TO-DO ITEM: Report how many lines below contain the word "with", giving the number and no other words.

INPUT DATA:
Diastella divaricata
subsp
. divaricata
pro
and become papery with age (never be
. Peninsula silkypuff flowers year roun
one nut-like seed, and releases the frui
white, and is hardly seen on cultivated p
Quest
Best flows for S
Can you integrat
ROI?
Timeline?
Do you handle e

--

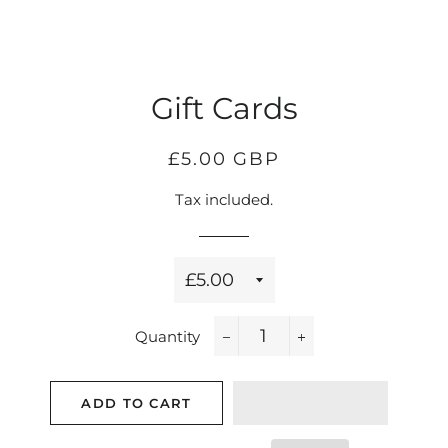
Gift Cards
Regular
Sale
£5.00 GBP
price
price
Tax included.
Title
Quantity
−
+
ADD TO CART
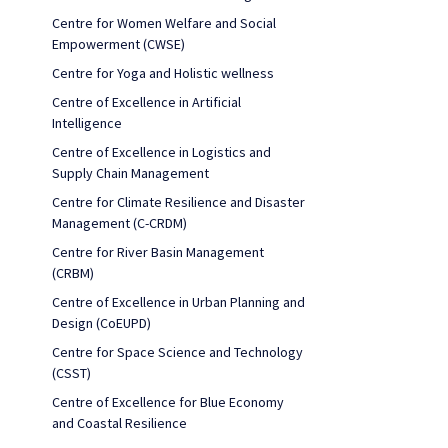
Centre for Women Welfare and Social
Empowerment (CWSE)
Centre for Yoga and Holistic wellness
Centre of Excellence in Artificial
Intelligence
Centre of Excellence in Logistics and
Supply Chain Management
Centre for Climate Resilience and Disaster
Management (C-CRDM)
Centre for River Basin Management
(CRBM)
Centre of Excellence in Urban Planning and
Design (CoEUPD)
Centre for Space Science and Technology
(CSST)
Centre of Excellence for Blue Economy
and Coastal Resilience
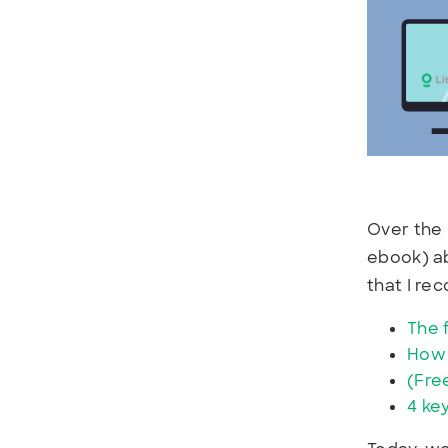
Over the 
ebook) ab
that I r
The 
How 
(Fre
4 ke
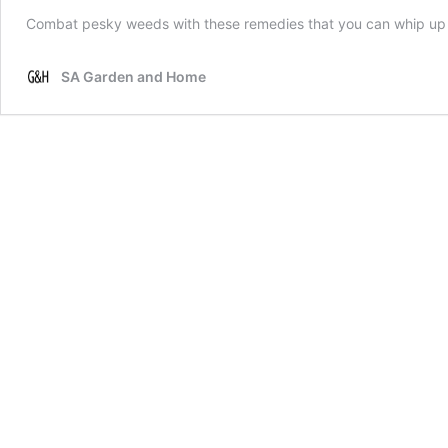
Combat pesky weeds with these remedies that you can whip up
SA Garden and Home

REPLY TO THE TASK: 2